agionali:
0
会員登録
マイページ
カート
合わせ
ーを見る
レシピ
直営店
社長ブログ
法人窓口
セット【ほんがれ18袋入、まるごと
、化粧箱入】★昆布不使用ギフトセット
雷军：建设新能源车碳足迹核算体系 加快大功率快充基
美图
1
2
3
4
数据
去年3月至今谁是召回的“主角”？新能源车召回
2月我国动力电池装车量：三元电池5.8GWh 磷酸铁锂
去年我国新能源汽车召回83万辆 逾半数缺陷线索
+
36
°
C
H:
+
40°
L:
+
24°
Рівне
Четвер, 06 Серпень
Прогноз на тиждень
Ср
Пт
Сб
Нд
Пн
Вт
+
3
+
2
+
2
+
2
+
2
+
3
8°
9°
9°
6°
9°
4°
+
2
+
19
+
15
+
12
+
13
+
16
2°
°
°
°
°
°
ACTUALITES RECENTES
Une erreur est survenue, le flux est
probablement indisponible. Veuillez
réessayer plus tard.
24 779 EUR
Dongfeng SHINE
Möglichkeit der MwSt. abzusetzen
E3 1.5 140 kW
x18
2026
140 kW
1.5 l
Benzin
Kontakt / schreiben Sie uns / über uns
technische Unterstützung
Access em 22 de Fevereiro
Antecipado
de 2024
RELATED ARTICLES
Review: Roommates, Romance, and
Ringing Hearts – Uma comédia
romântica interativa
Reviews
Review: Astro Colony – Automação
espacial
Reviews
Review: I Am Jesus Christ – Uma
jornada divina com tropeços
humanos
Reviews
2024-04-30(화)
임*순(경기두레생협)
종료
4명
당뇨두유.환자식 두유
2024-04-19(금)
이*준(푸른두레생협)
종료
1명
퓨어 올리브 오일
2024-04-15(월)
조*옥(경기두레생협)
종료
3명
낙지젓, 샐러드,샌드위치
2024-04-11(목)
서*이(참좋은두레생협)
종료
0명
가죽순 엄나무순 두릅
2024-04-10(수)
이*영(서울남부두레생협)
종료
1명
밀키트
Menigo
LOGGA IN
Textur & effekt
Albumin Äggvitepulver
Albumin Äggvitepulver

◆ ◆ ◆ ◆ ◆ ◆ ◆

▶ **WHAT IS BEING ASKED**: Convert all of the entries above into a Markdown table with two columns, Row and Line Text, giving each line its own numbered row and leaving out any blank lines.

▶ **EXERCISE RESULT**:
| Row | Line Text |
|---|---|
| 1 | agionali: |
| 2 | 0 |
| 3 | 会員登録 |
| 4 | マイページ |
| 5 | カート |
| 6 | 合わせ |
| 7 | ーを見る |
| 8 | レシピ |
| 9 | 直営店 |
| 10 | 社長ブログ |
| 11 | 法人窓口 |
| 12 | セット【ほんがれ18袋入、まるごと |
| 13 | 、化粧箱入】★昆布不使用ギフトセット |
| 14 | 雷军：建设新能源车碳足迹核算体系 加快大功率快充基 |
| 15 | 美图 |
| 16 | 1 |
| 17 | 2 |
| 18 | 3 |
| 19 | 4 |
| 20 | 数据 |
| 21 | 去年3月至今谁是召回的“主角”？新能源车召回 |
| 22 | 2月我国动力电池装车量：三元电池5.8GWh 磷酸铁锂 |
| 23 | 去年我国新能源汽车召回83万辆 逾半数缺陷线索 |
| 24 | + |
| 25 | 36 |
| 26 | ° |
| 27 | C |
| 28 | H: |
| 29 | + |
| 30 | 40° |
| 31 | L: |
| 32 | + |
| 33 | 24° |
| 34 | Рівне |
| 35 | Четвер, 06 Серпень |
| 36 | Прогноз на тиждень |
| 37 | Ср |
| 38 | Пт |
| 39 | Сб |
| 40 | Нд |
| 41 | Пн |
| 42 | Вт |
| 43 | + |
| 44 | 3 |
| 45 | + |
| 46 | 2 |
| 47 | + |
| 48 | 2 |
| 49 | + |
| 50 | 2 |
| 51 | + |
| 52 | 2 |
| 53 | + |
| 54 | 3 |
| 55 | 8° |
| 56 | 9° |
| 57 | 9° |
| 58 | 6° |
| 59 | 9° |
| 60 | 4° |
| 61 | + |
| 62 | 2 |
| 63 | + |
| 64 | 19 |
| 65 | + |
| 66 | 15 |
| 67 | + |
| 68 | 12 |
| 69 | + |
| 70 | 13 |
| 71 | + |
| 72 | 16 |
| 73 | 2° |
| 74 | ° |
| 75 | ° |
| 76 | ° |
| 77 | ° |
| 78 | ° |
| 79 | ACTUALITES RECENTES |
| 80 | Une erreur est survenue, le flux est |
| 81 | probablement indisponible. Veuillez |
| 82 | réessayer plus tard. |
| 83 | 24 779 EUR |
| 84 | Dongfeng SHINE |
| 85 | Möglichkeit der MwSt. abzusetzen |
| 86 | E3 1.5 140 kW |
| 87 | x18 |
| 88 | 2026 |
| 89 | 140 kW |
| 90 | 1.5 l |
| 91 | Benzin |
| 92 | Kontakt / schreiben Sie uns / über uns |
| 93 | technische Unterstützung |
| 94 | Access em 22 de Fevereiro |
| 95 | Antecipado |
| 96 | de 2024 |
| 97 | RELATED ARTICLES |
| 98 | Review: Roommates, Romance, and |
| 99 | Ringing Hearts – Uma comédia |
| 100 | romântica interativa |
| 101 | Reviews |
| 102 | Review: Astro Colony – Automação |
| 103 | espacial |
| 104 | Reviews |
| 105 | Review: I Am Jesus Christ – Uma |
| 106 | jornada divina com tropeços |
| 107 | humanos |
| 108 | Reviews |
| 109 | 2024-04-30(화) |
| 110 | 임*순(경기두레생협) |
| 111 | 종료 |
| 112 | 4명 |
| 113 | 당뇨두유.환자식 두유 |
| 114 | 2024-04-19(금) |
| 115 | 이*준(푸른두레생협) |
| 116 | 종료 |
| 117 | 1명 |
| 118 | 퓨어 올리브 오일 |
| 119 | 2024-04-15(월) |
| 120 | 조*옥(경기두레생협) |
| 121 | 종료 |
| 122 | 3명 |
| 123 | 낙지젓, 샐러드,샌드위치 |
| 124 | 2024-04-11(목) |
| 125 | 서*이(참좋은두레생협) |
| 126 | 종료 |
| 127 | 0명 |
| 128 | 가죽순 엄나무순 두릅 |
| 129 | 2024-04-10(수) |
| 130 | 이*영(서울남부두레생협) |
| 131 | 종료 |
| 132 | 1명 |
| 133 | 밀키트 |
| 134 | Menigo |
| 135 | LOGGA IN |
| 136 | Textur & effekt |
| 137 | Albumin Äggvitepulver |
| 138 | Albumin Äggvitepulver |